Task description: Reproduce the data from the line that contains "Format: picture, lens" through the line that contains "dist [-0.123315, 0.119695]", changing "Decimals" to "Precision" and leaving all else unchanged. Omit the pictures.

Provided records:
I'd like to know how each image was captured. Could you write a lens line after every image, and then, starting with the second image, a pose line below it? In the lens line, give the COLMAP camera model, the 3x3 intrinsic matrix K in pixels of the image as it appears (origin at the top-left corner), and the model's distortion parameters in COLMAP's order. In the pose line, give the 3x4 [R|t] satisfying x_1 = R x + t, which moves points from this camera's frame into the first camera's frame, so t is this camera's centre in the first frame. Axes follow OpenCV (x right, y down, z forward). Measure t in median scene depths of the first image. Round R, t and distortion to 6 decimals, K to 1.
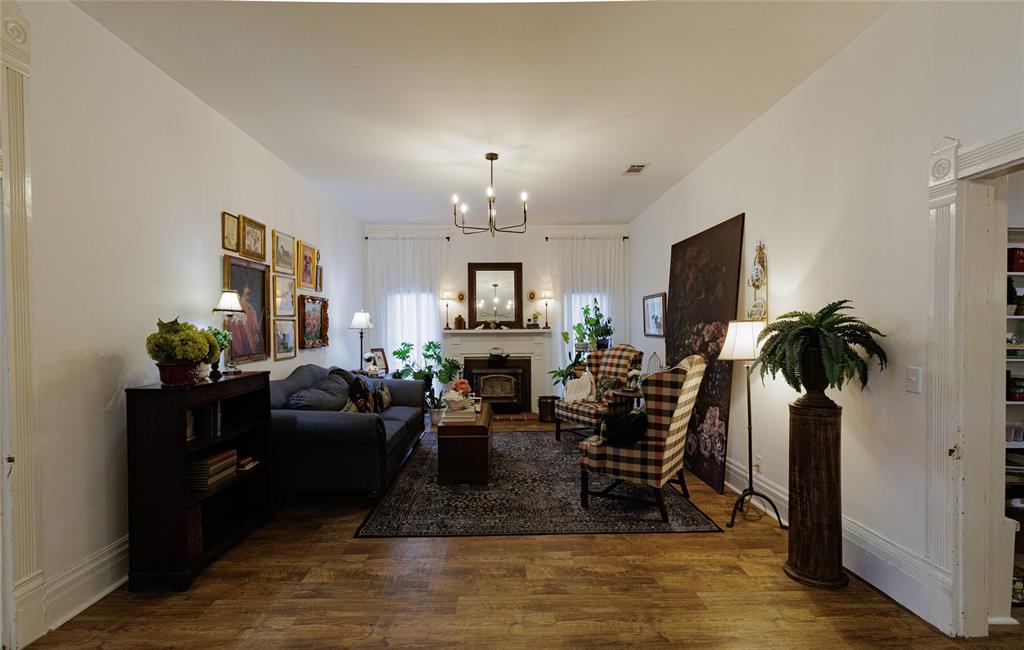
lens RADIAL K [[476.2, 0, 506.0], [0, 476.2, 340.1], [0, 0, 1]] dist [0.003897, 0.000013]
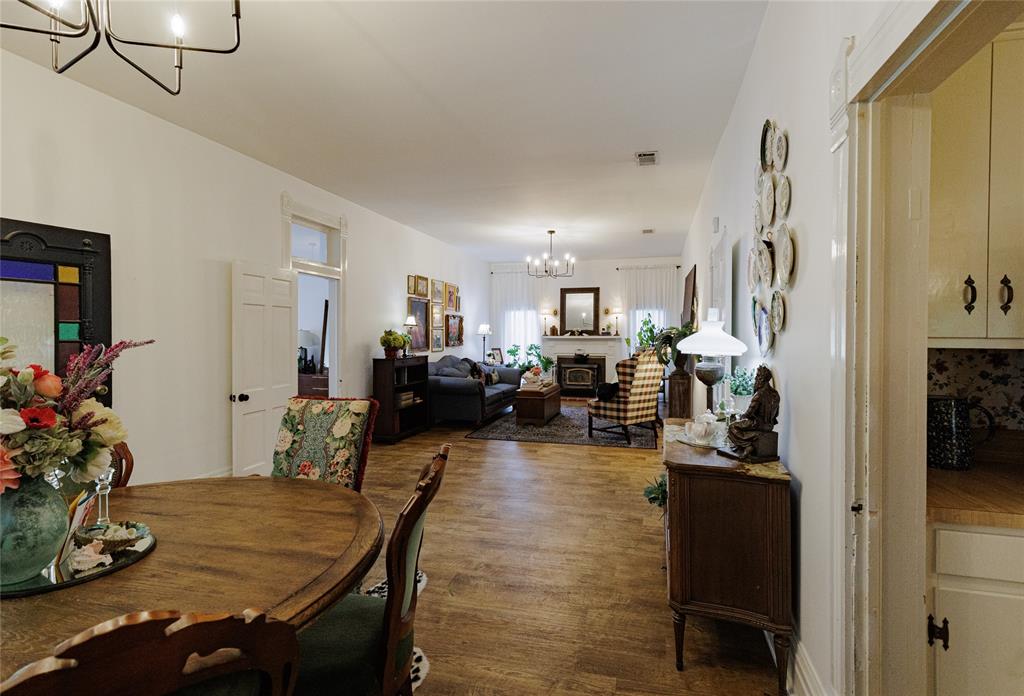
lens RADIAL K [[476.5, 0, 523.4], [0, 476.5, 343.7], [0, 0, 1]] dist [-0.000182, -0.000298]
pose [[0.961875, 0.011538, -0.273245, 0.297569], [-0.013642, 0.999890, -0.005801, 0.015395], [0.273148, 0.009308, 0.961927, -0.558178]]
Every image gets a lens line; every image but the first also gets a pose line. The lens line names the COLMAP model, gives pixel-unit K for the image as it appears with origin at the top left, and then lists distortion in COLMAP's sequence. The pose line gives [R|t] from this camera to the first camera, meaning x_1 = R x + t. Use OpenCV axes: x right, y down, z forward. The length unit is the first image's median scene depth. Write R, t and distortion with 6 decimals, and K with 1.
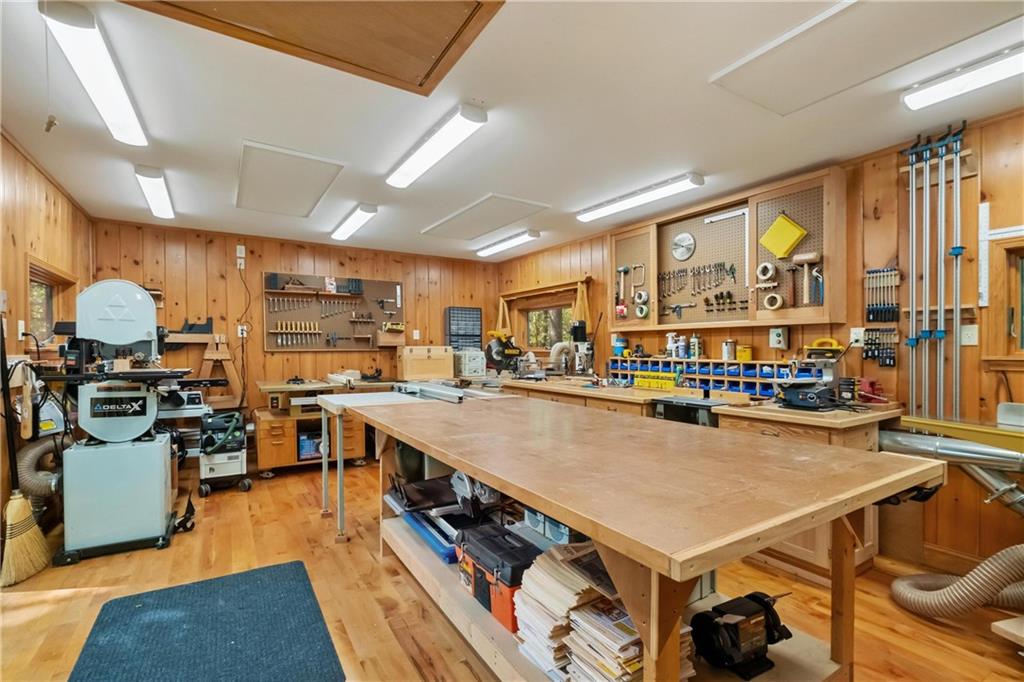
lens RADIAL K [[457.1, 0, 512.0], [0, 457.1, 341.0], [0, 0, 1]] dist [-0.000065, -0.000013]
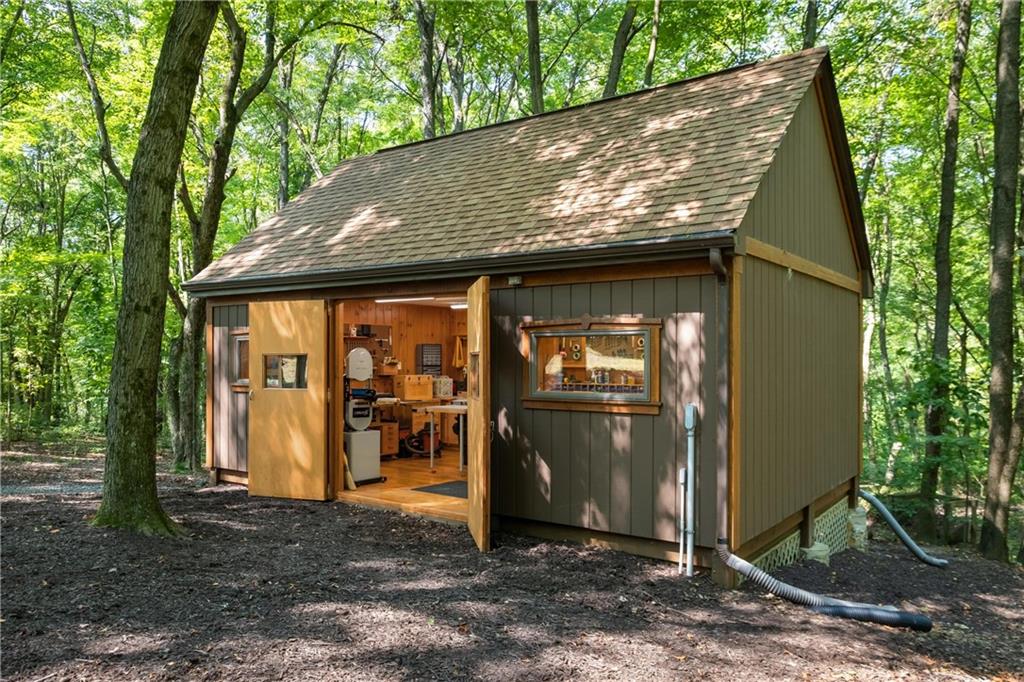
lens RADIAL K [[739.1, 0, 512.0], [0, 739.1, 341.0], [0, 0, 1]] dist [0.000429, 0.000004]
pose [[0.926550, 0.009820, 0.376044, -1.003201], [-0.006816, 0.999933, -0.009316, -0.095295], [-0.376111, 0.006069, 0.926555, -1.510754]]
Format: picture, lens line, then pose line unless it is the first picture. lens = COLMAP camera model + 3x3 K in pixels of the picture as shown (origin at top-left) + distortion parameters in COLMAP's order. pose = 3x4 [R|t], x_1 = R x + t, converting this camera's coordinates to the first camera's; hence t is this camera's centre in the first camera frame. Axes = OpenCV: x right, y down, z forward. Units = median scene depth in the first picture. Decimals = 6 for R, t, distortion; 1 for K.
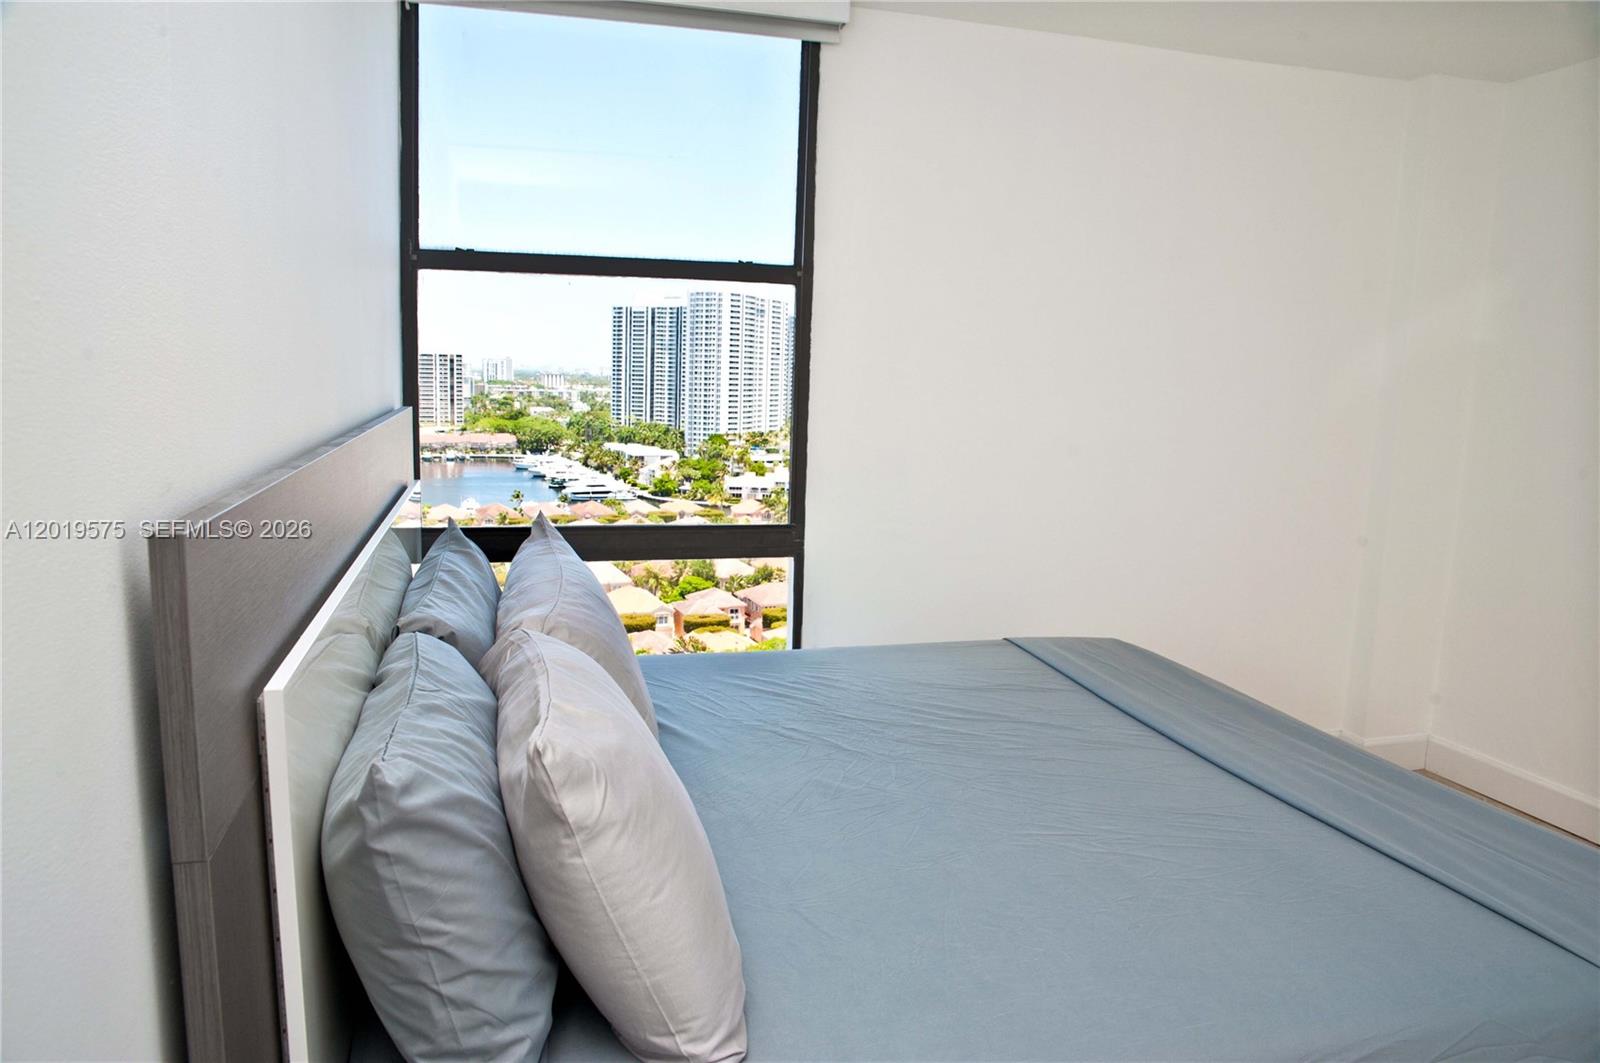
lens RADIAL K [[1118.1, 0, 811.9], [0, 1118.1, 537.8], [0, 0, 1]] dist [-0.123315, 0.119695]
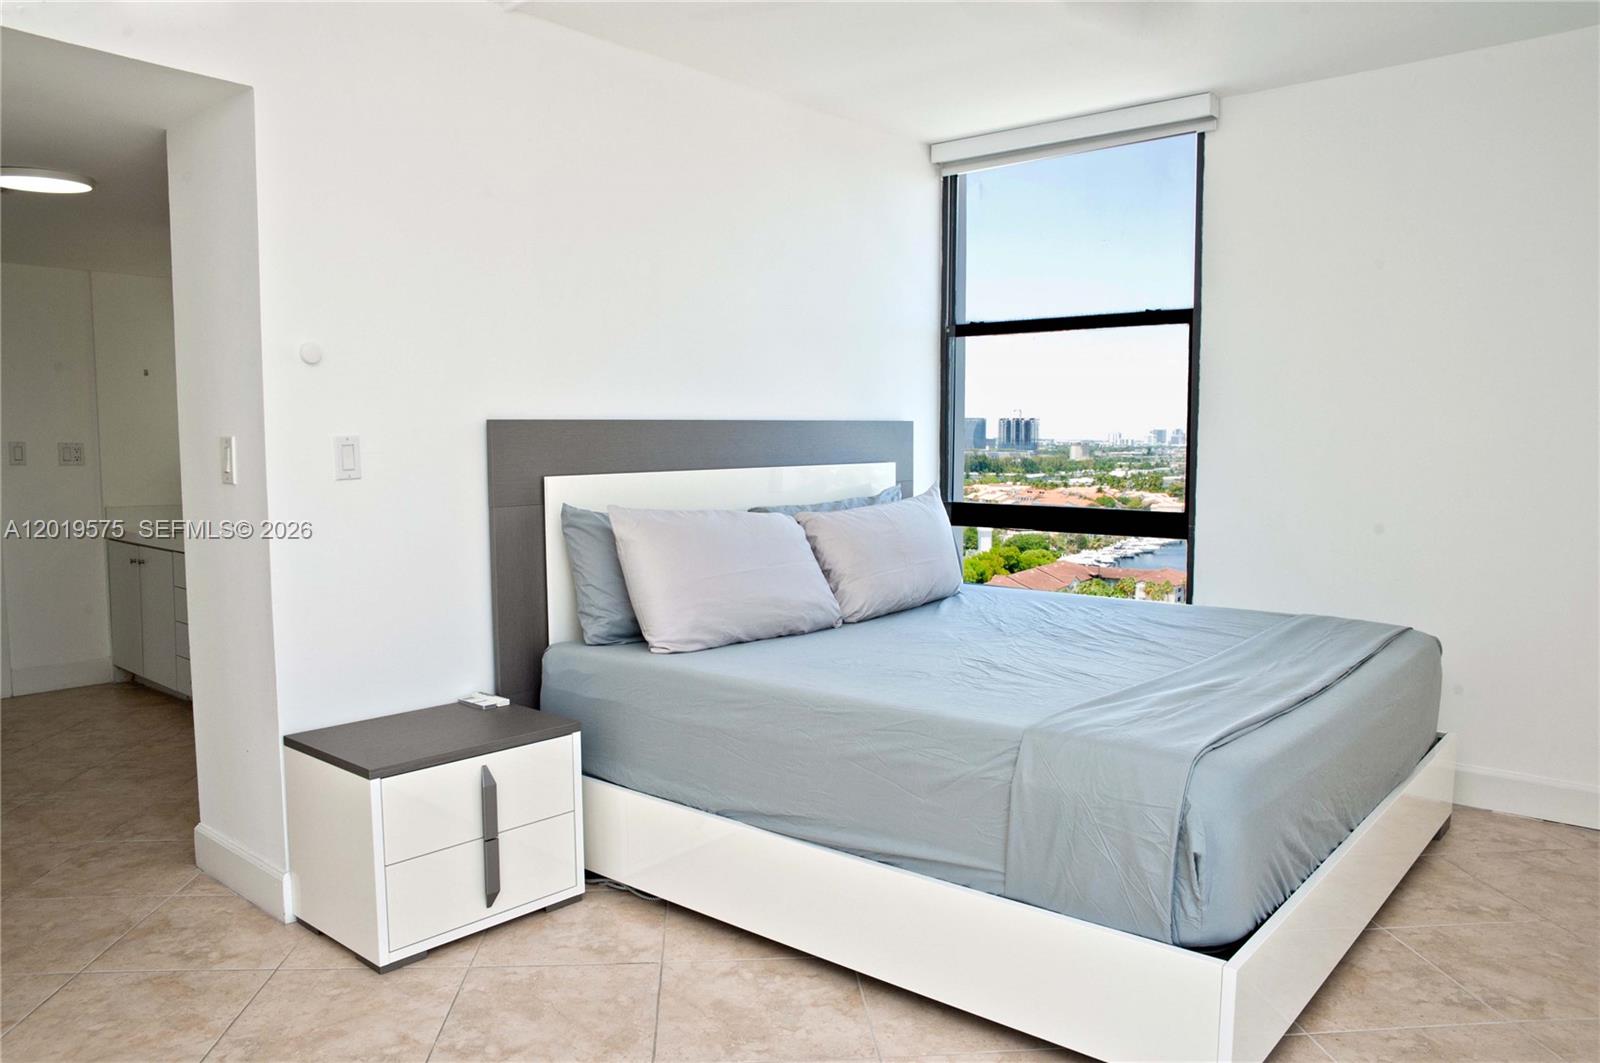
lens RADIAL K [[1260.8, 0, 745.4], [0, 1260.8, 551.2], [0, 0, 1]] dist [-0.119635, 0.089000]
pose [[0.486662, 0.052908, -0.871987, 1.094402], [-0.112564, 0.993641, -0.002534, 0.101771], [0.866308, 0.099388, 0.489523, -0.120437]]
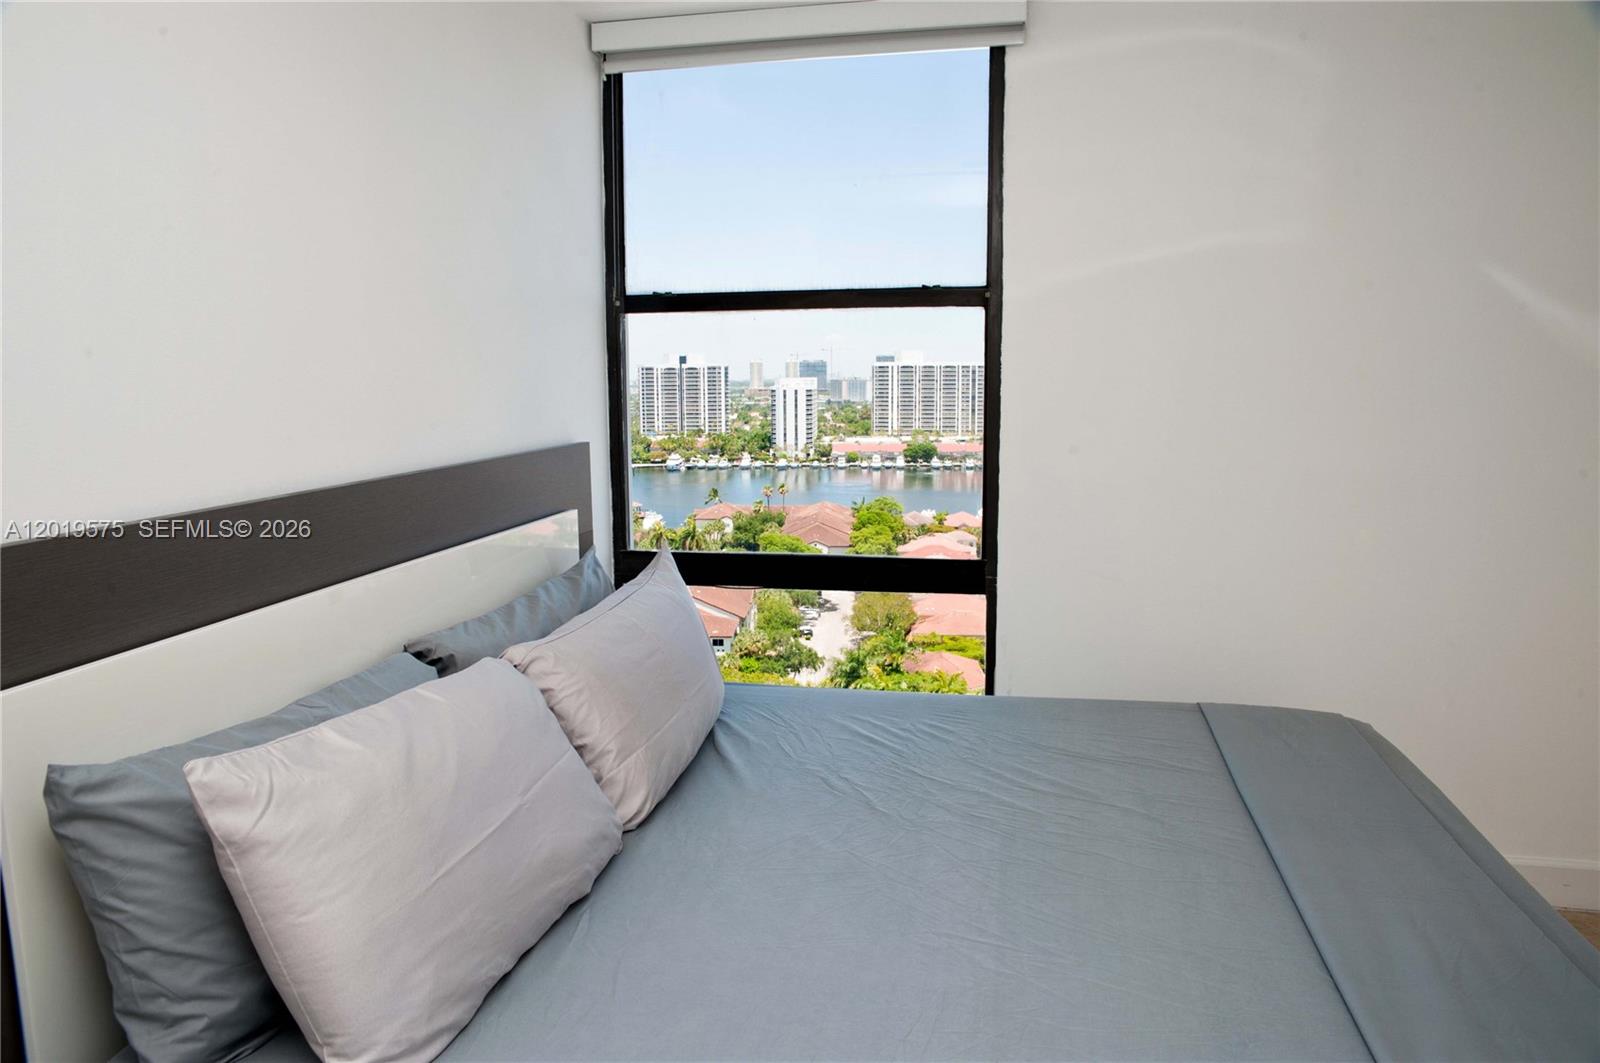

Exercise output:
Format: picture, lens line, then pose line unless it is the first picture. lens = COLMAP camera model + 3x3 K in pixels of the picture as shown (origin at top-left) + distortion parameters in COLMAP's order. pose = 3x4 [R|t], x_1 = R x + t, converting this camera's coordinates to the first camera's; hence t is this camera's centre in the first camera frame. Axes = OpenCV: x right, y down, z forward. Units = median scene depth in the first picture. Precision = 6 for R, t, distortion; 1 for K.
lens RADIAL K [[1118.1, 0, 811.9], [0, 1118.1, 537.8], [0, 0, 1]] dist [-0.123315, 0.119695]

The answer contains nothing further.